- _PASSAGE_:
● ● ● ● ● ● ●
The federal Health Insurance Portability and Accountability Act (HIPAA) imposes certain new obligations on group health plans. HIPAA is generally effective for plan years beginning after June 30, 1997. Regulations were published on April 8, 1997. Of most significance are the provisions pertaining to preexisting conditions.
Many group health plans have excluded or limited coverage for treatment of conditions that existed at the time an individual joined the plan. HIPAA allows a preexisting condition exclusion to be imposed only with respect to a condition for which medical advice, diagnosis, care or treatment was recommended or received within 6 months of the date the individual is first covered by the plan (or, if earlier, the beginning of any waiting period).
Further, under HIPAA, the maximum period that a plan is permitted to deny coverage for a preexisting condition is 12 months (18 months if the individual did not enroll in the plan at the earliest possible date or during a special enrollment period). In addition, this maximum exclusion period must be reduced by the length of time that the individual had prior health insurance coverage (called "creditable coverage"). For example, if an individual has 18 months of creditable coverage, generally no preexisting condition exclusion can be imposed by the new plan.
● ● ● ● ● ● ●
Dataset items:

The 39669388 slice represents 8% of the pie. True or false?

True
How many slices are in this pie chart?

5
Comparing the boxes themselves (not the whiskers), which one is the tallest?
● ● ● ● ● ● ●
- _WORK REQUIRED_:
Carry on the passage about HIPAA and preexisting condition exclusions, starting right after its final sentence.

- _EXERCISE OUTPUT_:
There are many other rules regarding preexisting condition exclusions. For example, a plan can adopt a rule under which it will base the determination of creditable coverage on whether specific benefit categories (mental health, substance abuse treatment, prescription drugs, dental care, and vision care) were covered under the individual's prior coverage. Also, HIPAA provides that preexisting condition exclusions cannot be applied to pregnancy-related claims or claims of certain children.
Although technicalities exist, HIPAA generally renders it much more difficult for group health plans to deny coverage for preexisting conditions.